When the YouTuber handed over his card to pay the bill, the Indian restaurant owner said, “It’s on the house, actually.” But the boy insisted on paying for the meal. The owner was so intrigued by his fluent Tamil that he hesitated to take money from him, as a feel-good gesture of Indian hospitality. It was like one of those rare moments that remind us of home when we are away from home.
Arieh Smith posted the video of his visit to the Tamilian restaurants in New Jersey with the description, “I’ve been fascinated with the Tamil language ever since I learned that it is one of the world’s oldest languages still in use. Spoken in both India and Sri Lanka it’s actually quite rare in America, but I was able to find some restaurants in and around New York City that are run by Tamil speakers and here’s what happened when I tried ordering in this ancient and beautiful but extremely challenging language. Definitely check these restaurants out by the way as they make some AMAZING food.”

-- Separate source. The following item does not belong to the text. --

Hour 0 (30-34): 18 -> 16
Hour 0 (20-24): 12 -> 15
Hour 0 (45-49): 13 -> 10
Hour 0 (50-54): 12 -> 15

Xiaoma’s fluent Tamil and the Tamil Indian restaurant owner’s hospitality have elicited warm response from Indians and Americans. An Indian named Yash Uday commented, “I’ve been taught Tamil since I was young but I couldn’t say some of the words you were saying. Also, my mom saw this video and she seemed so happy. Even though Tamil is so ancient language, it’s barely talked about. So, thank you for making a video about Tamil. I really appreciate it.”

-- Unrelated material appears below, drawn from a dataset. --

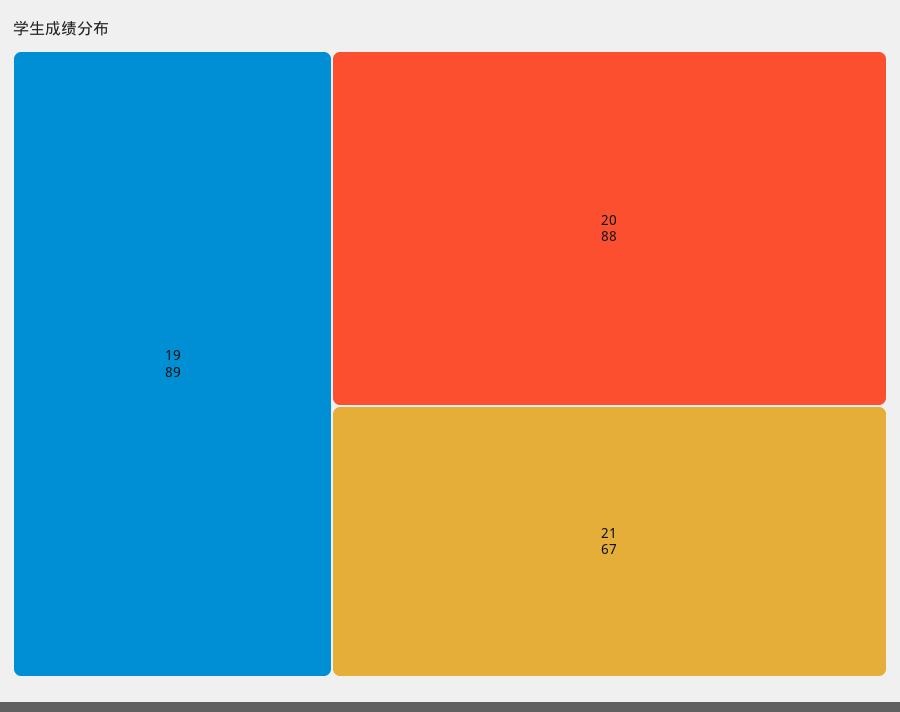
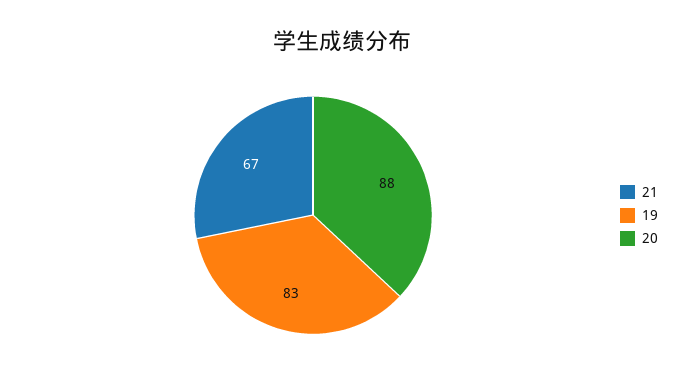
19: 89 -> 83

“This heart-warming incident reminded me of one of Nelson Mandela’s wonderful quotes, ‘If you talk to a man in a language he understands, that goes to his head. If you talk to him in his own language, that goes to his heart.’ This quote sumps up the whole story,” said the Editor of Travel Beats, an Indian community portal in USA by Indian Eagle.
Another Indian named Rooshhil Patel wrote, “My Fiancé speaks Tamil and well I don’t! I’ve tried learning the language for her but it’s EXTREMELY difficult even for an Indian who speaks Hindi and Gujarati. I’m blown away by how you can just pick the language up so quickly. You’ve inspired me to give it another go. Some tips on learning would be great!”